Pire: si on vous donne des adresses de contrats qui ne sont pas celles avec lesquelles vous intéragissez vraiment, c'est carrément red flag immédiat.
Vérifiez l'activité sur les réseaux sociaux
Le community management est une activité qui, contrairement à ce qu'on peut penser, demande beaucoup de travail. C'est également une excellente source d'information pour vous.
Vérifiez les profils du projet sur les réseaux sociaux
Depuis combien de temps ces profils existent-ils ? Les projets publient-ils souvent ? A quelle fréquence ? Quelles informations donnent-ils ?
Un profil medium tout neuf qui vient de créer son unique blog post, c'est pas bon signe.
Un profil twitter pas si neuf qui fait part de l'avancement du projet, petit à petit, c'est bon signe. Un profil tout neuf qui vous invite sur son site tout prêt, c'est moins bien.
Vérifiez les followers
Il est facile aujourd'hui d'acheter des followers. Il faut vérifier si les followers ne sont pas des bots, et si l'activité visible sur le projet n'est pas artificielle.
Investiguez les profils des followers sur Twitter, Telegram, etc :
- Les noms sont ils customisés et très différents les uns des autres ?
- Les utilisateurs ont-ils le même tag que leur surnom ?
- Disent-ils tous des choses similaires ?
- Sont-ils des profils récents ?
- Ont-ils une description ?
Si parfois même des projets réels achètent des utilisateurs, c'est très mauvais signe dans tous les cas, surtout dans un milieu aussi actif que celui des cryptomonnaies.
Conclusion
Tout ceci devrait vous donner pas mal d'éléments de décision sur votre projet. Si vous faîtes le travail correctement, vous serez bien plus à même d'investiguer le risque à mettre en balance avec les récompenses.
Rappelez vous néanmoins : le risque zéro n'existe pas. Il peut exister des arnaques très bien conçues, montées par des gens talentueux. Il peut également exister des projets réels qui, après un échec commercial, décident tout simplement d'activer un exit tout d'un coup. En temps qu'investisseur, vous préférez miser sur des projets qui ne s'en laissent pas vraiment la possibilité.

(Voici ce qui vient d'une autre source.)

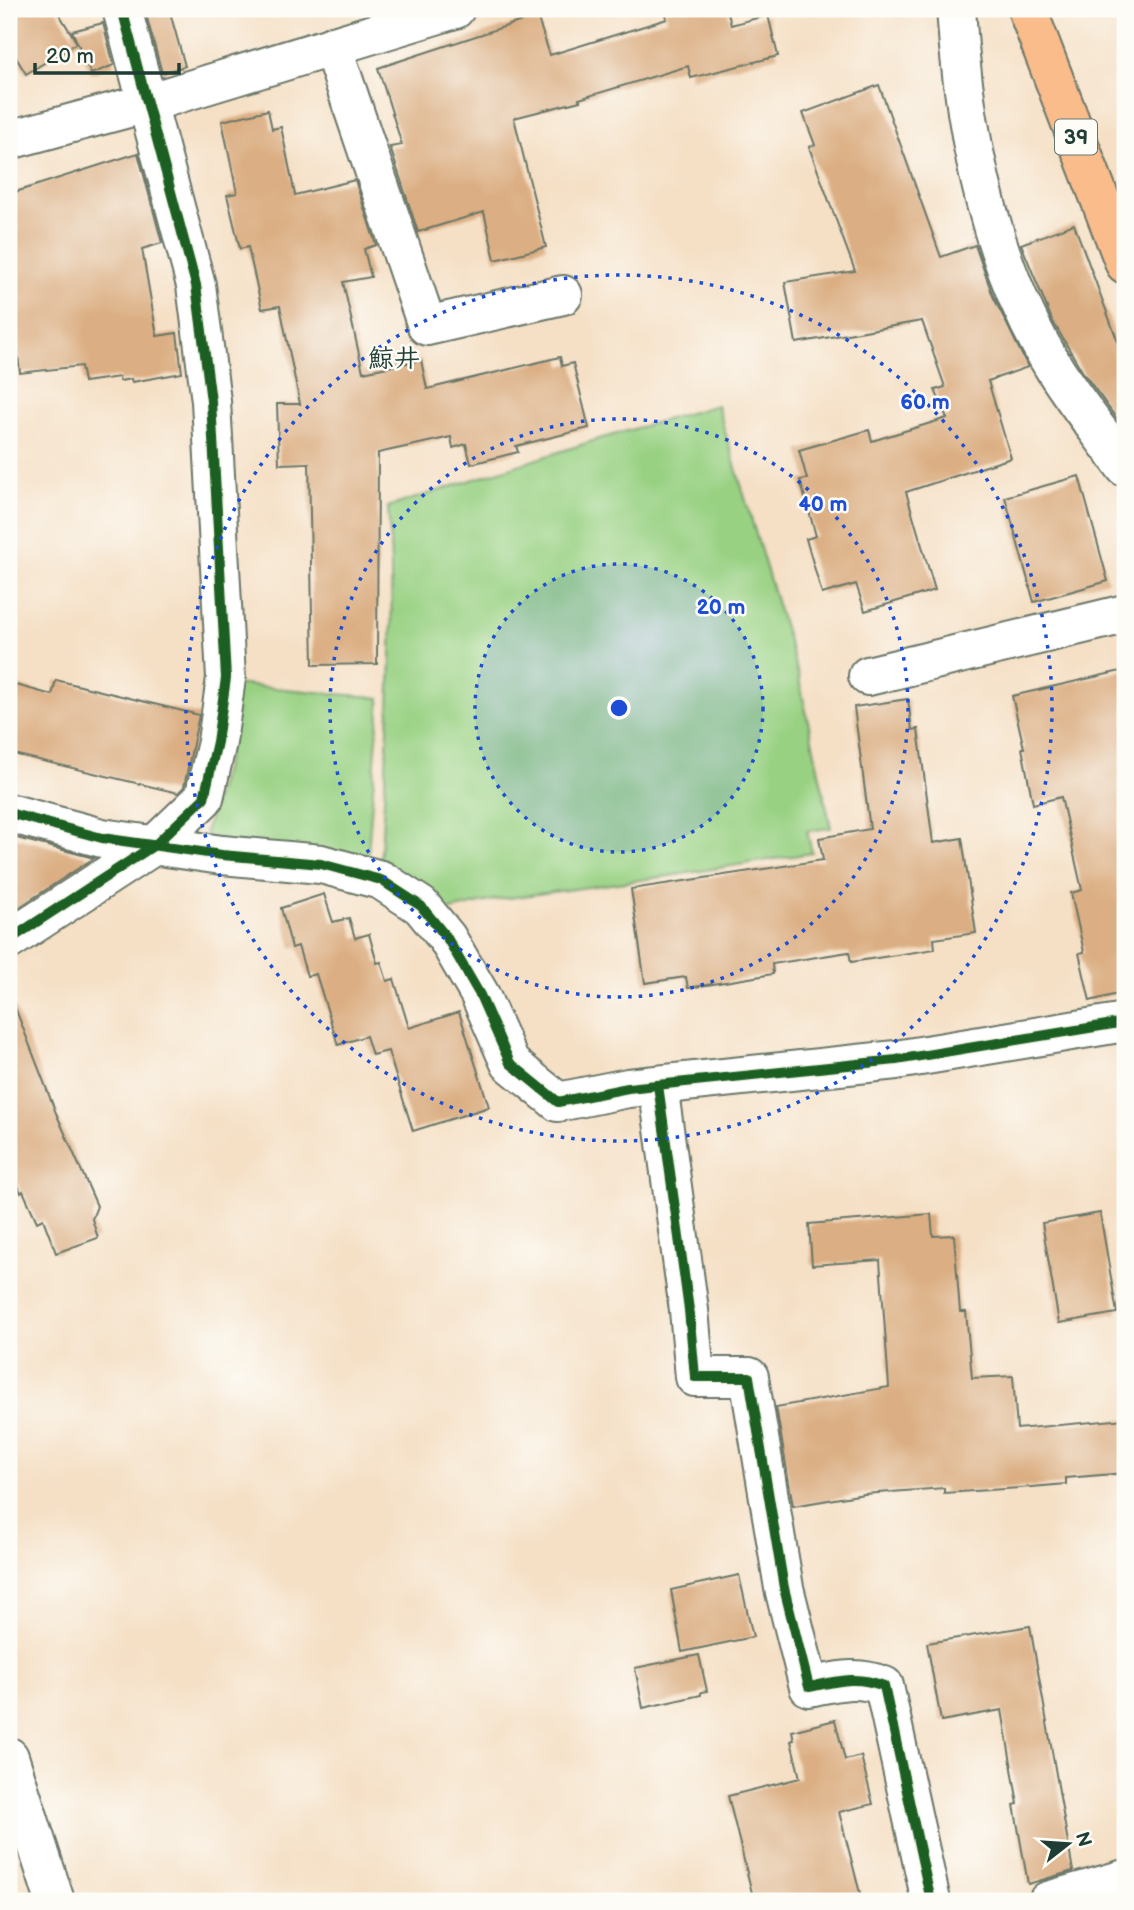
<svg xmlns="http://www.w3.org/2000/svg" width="1134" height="1910" viewBox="0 0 1134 1910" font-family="'Balsamiq Sans','Klee One',sans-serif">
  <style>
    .green { fill: #99d183; stroke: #5c875c; stroke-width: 2 }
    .building { fill: #dbaf83 }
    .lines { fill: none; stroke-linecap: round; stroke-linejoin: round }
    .street-casing { stroke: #6a7667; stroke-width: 42 }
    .primary-casing { stroke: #6a7667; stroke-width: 42 }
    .street { stroke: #fff; stroke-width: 38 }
    .primary { stroke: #fabc8b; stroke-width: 38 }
    .cycleway-casing { stroke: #fdfcf7; stroke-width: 15 }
    .cycleway { stroke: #1b5e20; stroke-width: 10 }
    .ring { fill: none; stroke: #1d4ed8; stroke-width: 3.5; stroke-dasharray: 3.5 7 }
    .labels { text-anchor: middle; stroke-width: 5; stroke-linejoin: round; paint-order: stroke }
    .shield { fill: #fdfcf7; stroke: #62766e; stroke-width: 2 }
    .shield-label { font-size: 21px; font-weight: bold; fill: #1f3d34 }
    .quarter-label { font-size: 26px; font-weight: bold; fill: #1f3d34; stroke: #fdfcf7 }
    .centre { fill: #1d4ed8; stroke: #fdfcf7; stroke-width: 3.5 }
    .ring-label { font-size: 21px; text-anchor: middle; font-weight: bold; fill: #1d4ed8; stroke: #fdfcf7; stroke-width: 5; stroke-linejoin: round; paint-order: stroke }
  </style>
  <rect width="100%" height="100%" fill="#fdfcf7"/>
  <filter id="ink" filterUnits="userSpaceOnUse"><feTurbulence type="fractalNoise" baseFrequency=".0143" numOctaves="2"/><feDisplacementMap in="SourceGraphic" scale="14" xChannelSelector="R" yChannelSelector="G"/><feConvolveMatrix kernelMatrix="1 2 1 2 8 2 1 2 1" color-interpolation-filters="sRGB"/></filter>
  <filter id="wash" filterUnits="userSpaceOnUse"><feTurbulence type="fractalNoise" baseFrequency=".00686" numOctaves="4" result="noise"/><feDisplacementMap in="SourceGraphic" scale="28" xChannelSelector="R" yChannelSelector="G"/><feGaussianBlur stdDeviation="1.57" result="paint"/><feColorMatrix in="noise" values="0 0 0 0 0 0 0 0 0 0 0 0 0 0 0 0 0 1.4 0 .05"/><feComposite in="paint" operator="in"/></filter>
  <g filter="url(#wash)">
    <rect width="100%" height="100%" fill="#f5e0c6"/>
    <g class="green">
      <path d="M 717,405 L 798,674 L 831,828 L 807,831 L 812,853 L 669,876 L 494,900 L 447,911 L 380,867 C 387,747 397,627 388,507 L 599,439 Z"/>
      <path d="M 233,684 L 380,698 L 367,866 L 210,840 L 205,832 L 227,759 Z"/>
    </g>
    <g id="blocks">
      <g class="building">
        <path d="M 9,9 L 56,9 L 77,43 L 26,74 L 9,46 Z"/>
        <path d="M 155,9 L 169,9 L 185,66 L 162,73 L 145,11 Z"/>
        <path d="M 665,9 L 727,9 L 731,25 L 768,15 L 778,56 L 691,78 L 688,66 L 579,99 L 580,101 L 514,118 L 546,247 L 495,260 L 484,212 L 418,232 L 390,147 L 402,145 L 378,68 L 537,16 L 550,55 L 667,19 Z"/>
        <path d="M 103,23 L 114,65 L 91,74 L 72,31 Z"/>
        <path d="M 879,85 L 941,257 L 975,245 L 993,296 L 1028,367 L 988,381 L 1011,458 L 906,492 L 935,590 L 865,611 L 856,584 L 822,594 L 806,539 L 816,536 L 800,480 L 807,479 L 799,450 L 869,430 L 872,441 L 947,418 L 935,390 L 945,387 L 922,321 L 796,343 L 785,282 L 855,271 L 809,147 L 815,145 L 803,113 Z"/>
        <path d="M 268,110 L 272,129 L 281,127 L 295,195 L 355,180 L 376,245 L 364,249 L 371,277 L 343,282 L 363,372 L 421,360 L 427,389 L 560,357 L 562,366 L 573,363 L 589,428 L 516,446 L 518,452 L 471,464 L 466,444 L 453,448 L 451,437 L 378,453 L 377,664 L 313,665 L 309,463 L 279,464 L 277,404 L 300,404 L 280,306 L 262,309 L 248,247 L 240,249 L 227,195 L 237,193 L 222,121 Z"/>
        <path d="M 138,153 L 162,243 L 142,249 L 157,336 L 177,333 L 182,373 L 132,382 L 131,379 L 120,381 L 119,377 L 84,382 L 81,366 L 20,373 L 9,275 L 9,194 Z"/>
        <path d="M 1074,224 L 1125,361 L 1125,430 L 1082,371 L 1052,320 L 1021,244 Z"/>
        <path d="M 1079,476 L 1108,581 L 1034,602 L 1005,497 Z"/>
        <path d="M 1125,670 L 1125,992 L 1090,1001 L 1079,953 L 1084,952 L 1071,893 L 1082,890 L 1061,797 L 1033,804 L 1022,748 L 1024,748 L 1012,696 Z"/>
        <path d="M 56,680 L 199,715 L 184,787 L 178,793 L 9,753 L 9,683 L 52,695 Z"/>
        <path d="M 908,699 L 912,730 L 918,729 L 933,843 L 962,838 L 976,933 L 934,939 L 935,949 L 851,962 L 849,952 L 772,964 L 773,974 L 688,988 L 686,977 L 645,983 L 631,889 L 823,860 L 819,838 L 870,829 L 854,707 Z"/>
        <path d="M 9,836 L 94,858 L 9,914 Z"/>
        <path d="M 324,894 L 333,922 L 349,918 L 355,938 L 369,934 L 377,963 L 381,962 L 387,981 L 394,979 L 409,1028 L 459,1012 L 489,1107 L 413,1131 L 388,1051 L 372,1055 L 366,1036 L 338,1045 L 316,974 L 307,976 L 298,946 L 292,948 L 281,908 Z"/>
        <path d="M 9,997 L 11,997 L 56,1113 L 97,1206 L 92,1219 L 98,1238 L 56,1253 L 43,1219 L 37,1222 L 23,1191 L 21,1193 L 9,1162 Z"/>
        <path d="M 1100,1213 L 1117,1313 L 1059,1323 L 1042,1223 Z"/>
        <path d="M 931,1214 L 933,1236 L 954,1235 L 960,1312 L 966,1312 L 972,1378 L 1013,1376 L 1017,1429 L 1125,1419 L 1125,1473 L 1066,1478 L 1066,1484 L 1020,1488 L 944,1493 L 944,1488 L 864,1494 L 793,1506 L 776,1407 L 889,1387 L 880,1260 L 812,1265 L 809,1224 Z"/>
        <path d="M 739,1575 L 753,1637 L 682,1652 L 671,1590 Z"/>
        <path d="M 1030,1626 L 1073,1871 L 1028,1884 L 1014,1805 L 1018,1804 L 1002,1710 L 941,1721 L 927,1643 Z"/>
        <path d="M 699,1655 L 707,1691 L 701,1692 L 701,1695 L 643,1708 L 635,1668 Z"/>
        <path d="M 835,1720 L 845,1760 L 861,1756 L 873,1804 L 839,1812 L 862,1901 L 754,1901 L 728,1796 L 800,1778 L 791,1741 L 794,1740 L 792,1731 Z"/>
      </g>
    </g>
  </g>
  <g filter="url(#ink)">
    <use href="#blocks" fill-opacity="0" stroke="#6a7667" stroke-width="2"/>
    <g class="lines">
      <defs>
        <g id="street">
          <path d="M 956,9 C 964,133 989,264 1056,371 C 1077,404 1102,435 1125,467"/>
          <path d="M 332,46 L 427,326 L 563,295"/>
          <path d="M 9,140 L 147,103 L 455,9"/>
          <path d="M 868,676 L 1125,614"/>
          <path d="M 9,813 L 102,838 L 222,855 L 321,864 L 381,880 L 421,906 L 447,938 L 480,995 L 510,1063 L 558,1102 L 628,1088 L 896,1060 L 1125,1022"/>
          <path d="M 9,940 L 156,844 L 204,798 L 217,742 L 226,678 L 211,401 L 196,285 L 122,9"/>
          <path d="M 658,1085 L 689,1310 L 695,1377 L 749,1377 L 784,1588 L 809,1687 C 838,1681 856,1675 884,1686 L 931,1901"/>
          <path d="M 9,1757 L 55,1901"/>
          <path d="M 1048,1901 L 1125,1879"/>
        </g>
        <path id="primary" d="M 1027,9 L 1125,264"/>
      </defs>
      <use href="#street" class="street-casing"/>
      <use href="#primary" class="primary-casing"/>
      <use href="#street" class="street"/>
      <use href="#primary" class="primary"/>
      <defs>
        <g id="cycleway">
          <path d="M 9,813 L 102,838 L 222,855 L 321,864 L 381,880 L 421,906 L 447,938 L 480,995 L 510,1063 L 558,1102 L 628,1088 L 896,1060 L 1125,1022"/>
          <path d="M 9,940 L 156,844 L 204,798 L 217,742 L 226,678 L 211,401 L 196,285 L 122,9"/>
          <path d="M 658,1085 L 689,1310 L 695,1377 L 749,1377 L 784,1588 L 809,1687 C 838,1681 856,1675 884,1686 L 931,1901"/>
        </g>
      </defs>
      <use href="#cycleway" class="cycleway-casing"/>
      <use href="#cycleway" class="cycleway"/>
    </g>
  </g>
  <circle cx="619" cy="708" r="144" fill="#1d4ed8" fill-opacity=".12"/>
  <g class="ring">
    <circle cx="619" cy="708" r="144"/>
    <circle cx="619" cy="708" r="289"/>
    <circle cx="619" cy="708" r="433"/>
  </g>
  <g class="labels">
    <rect class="shield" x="1055" y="119.5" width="42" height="35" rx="5"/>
    <g class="shield-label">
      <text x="1076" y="144">39</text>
    </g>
    <g class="quarter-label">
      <text x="394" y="367">鯨井</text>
    </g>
  </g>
  <circle cx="619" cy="708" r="10" class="centre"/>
  <g class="ring-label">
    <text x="925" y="409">60 m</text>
    <text x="823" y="511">40 m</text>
    <text x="721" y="614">20 m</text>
  </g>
  <rect width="1134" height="1910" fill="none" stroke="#fdfcf7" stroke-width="35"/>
  <g transform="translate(1068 1844) rotate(73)" stroke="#fdfcf7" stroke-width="5" paint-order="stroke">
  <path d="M0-5L12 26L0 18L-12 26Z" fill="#1f3d34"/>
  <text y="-10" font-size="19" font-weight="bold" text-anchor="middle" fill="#1f3d34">N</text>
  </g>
  <path d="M35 63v10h144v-10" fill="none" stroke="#1f3d34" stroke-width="3.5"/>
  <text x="46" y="63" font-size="21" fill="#1f3d34" stroke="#fdfcf7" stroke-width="5" paint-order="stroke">20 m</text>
</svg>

Ceux qui désirent investiguer sur des projets à un stade très jeune adoptent en général une stratégie spécifique: trouver une dizaine de projets et miser un peu sur chacun, en espérant que les gains des uns viennent compenser (largement) les pertes des autres. On n'abordera pas, dans cet article, la partie analyse fondamentale des projets et analyse technique des projets.
Pour ceux qui souhaitent se rapporter à des investissements moins risqués, mais tout de même profiter de la DeFi, allez chercher les protocoles connus et qui connaissent beaucoup de succès. La TVL est un bon indicateur, si vous la lisez à partir d'une source fiable.
Rappelez vous également ceci : si vous déposez des liquidités dans une liquidity pool sur un jeton peu connu, il vous faut vérifier le sérieux du projet. Ce n'est pas parce que vous le faîtes sur Uniswap ou PancakeSwap que vous n'êtes pas exposé à un dump massif de jeton, bien au contraire. Les hauts rendements correspondent toujours à un haut risque. Bonne chance à tous.